Twee slotbemerkingen: deze band wilde dichter bij de fans raken, maar de catwalk van Muse stond hen een uur in de weg. En vooral: was een passage in The Barn hier niet veel beter geweest? Het had in elk geval voor véél meer vuur- en weerwerk gezorgd tussen publiek en band. Nu zorgde hun passage op Rock Werchter slechts voor een kleine rimpeling.
De Lijn vervoerde meer dan 60.000 festivalgangers naar Werchter
Vanuit de stations van Leuven en Aarschot heeft De Lijn de afgelopen dagen tot dusver (tot zondagavond om 18.30 uur) in totaal meer dan 60.000 festivalgangers naar de festivalweide in Werchter gevoerd. ‘Omdat we ervan uitgaan dat al die personen ook met de bus terugkeren komen we uit op een totaal aantal van 120.000 vervoerde festivalgangers’, zegt Astrid Hulhoven, woordvoerster van De Lijn.
Dat zijn er een pak minder dan het recordaantal van 145.000 festivalgangers die vorig jaar vervoerd werden.

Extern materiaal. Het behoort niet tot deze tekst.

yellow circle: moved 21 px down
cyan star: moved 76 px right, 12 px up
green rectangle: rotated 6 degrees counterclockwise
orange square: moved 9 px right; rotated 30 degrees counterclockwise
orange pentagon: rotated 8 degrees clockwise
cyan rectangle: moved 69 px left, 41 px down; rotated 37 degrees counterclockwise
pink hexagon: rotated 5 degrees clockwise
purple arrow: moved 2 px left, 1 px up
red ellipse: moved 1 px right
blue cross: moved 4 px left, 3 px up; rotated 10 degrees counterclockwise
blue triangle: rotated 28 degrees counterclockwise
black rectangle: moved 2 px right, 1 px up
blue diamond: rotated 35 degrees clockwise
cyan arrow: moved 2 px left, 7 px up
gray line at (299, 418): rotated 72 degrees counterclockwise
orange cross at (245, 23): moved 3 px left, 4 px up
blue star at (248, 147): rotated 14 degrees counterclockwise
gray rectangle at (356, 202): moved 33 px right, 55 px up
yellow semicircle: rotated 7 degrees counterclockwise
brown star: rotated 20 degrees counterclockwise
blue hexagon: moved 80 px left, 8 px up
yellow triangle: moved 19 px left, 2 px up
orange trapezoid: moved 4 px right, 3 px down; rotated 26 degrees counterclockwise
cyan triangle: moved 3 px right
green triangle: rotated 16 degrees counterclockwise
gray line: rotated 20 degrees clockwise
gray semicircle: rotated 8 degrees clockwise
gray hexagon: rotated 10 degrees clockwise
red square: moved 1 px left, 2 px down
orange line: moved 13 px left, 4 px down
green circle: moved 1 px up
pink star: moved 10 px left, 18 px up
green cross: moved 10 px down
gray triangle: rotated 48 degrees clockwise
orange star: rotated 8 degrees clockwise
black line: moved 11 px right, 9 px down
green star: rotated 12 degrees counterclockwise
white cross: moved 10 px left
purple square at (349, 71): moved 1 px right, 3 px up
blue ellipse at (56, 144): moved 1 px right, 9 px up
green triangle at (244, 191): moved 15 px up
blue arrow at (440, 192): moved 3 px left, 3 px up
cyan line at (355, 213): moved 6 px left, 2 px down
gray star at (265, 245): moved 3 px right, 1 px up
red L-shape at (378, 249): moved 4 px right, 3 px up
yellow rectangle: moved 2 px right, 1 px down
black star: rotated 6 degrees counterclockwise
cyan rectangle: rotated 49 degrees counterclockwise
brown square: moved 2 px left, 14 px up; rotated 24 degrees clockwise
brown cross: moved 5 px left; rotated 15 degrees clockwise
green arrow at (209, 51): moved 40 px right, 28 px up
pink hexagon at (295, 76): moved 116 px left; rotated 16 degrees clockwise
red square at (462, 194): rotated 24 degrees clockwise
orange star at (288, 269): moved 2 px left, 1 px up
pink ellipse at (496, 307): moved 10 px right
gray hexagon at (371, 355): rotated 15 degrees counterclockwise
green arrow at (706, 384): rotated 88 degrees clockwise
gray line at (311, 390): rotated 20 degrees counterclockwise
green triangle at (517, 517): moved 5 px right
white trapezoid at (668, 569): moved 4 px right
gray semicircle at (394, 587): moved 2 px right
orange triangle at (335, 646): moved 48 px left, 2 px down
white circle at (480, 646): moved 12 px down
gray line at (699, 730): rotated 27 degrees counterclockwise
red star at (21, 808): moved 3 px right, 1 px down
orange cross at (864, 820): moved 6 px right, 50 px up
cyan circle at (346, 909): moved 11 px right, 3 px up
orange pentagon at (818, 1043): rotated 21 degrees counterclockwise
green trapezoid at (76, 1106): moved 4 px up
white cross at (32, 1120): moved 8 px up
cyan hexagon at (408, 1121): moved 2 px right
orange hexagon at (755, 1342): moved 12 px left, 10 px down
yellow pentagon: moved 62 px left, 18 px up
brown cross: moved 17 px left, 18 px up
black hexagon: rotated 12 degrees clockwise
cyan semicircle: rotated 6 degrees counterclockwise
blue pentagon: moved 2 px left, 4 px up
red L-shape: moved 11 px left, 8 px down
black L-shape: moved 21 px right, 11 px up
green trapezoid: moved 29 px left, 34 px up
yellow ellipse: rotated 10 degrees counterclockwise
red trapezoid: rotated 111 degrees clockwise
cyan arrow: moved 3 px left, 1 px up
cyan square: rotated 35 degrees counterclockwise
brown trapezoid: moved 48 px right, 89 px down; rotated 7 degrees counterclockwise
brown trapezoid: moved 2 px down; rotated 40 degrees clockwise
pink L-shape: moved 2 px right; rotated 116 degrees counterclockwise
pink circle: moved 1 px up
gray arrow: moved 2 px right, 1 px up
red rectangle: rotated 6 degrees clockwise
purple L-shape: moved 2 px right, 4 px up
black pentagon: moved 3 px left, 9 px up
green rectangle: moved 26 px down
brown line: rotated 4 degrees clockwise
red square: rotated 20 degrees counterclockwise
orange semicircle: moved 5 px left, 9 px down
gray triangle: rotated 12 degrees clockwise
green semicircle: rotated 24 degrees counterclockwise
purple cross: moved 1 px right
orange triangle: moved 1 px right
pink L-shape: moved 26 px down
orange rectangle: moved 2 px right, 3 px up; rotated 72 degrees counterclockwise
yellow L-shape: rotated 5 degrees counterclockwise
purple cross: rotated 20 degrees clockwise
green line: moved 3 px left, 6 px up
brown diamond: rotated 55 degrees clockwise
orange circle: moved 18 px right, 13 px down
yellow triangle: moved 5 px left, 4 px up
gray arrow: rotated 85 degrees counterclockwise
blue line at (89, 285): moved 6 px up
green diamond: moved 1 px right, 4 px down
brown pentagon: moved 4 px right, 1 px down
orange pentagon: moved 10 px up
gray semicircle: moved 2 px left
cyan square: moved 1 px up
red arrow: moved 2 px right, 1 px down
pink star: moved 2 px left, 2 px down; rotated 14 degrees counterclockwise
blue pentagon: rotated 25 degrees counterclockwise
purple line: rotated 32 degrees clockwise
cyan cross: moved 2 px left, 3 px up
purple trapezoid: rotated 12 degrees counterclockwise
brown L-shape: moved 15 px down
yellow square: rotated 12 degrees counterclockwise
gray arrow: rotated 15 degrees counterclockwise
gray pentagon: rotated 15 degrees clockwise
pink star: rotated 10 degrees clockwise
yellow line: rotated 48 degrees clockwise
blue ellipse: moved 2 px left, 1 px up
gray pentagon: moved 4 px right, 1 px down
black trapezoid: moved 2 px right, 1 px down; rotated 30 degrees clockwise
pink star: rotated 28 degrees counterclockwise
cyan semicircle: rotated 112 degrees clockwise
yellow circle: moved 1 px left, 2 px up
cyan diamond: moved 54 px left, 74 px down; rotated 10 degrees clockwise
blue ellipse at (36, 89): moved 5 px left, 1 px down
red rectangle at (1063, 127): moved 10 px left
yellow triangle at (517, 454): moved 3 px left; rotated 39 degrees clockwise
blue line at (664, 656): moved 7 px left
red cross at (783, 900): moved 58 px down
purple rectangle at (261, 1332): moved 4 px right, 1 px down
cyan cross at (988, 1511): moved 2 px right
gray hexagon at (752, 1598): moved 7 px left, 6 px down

Ook ten tijde van de natte editie in 2016 werden meer mensen vervoerd.
De vervoersmaatschappij zette dit jaar 45 extra bussen in vanuit de stations van Aarschot en Leuven naar de festivalweide.
Zeal & Ardor: met de kracht en verbetenheid van Delfine Persoon op poppers ★★★★☆
Speciaal! Als de zes van Zeal & Ardor, gehuld in zwarte monnikenkappen, het podium opstappen, weet je: fris en fruitig, this ain't gonna be. Maar de groep uit Basel, geleid en aangestuurd door de licht kierewiete Manuel Gagneux (die met zijn krullenbol), blijkt live een redelijk aangename verrassing.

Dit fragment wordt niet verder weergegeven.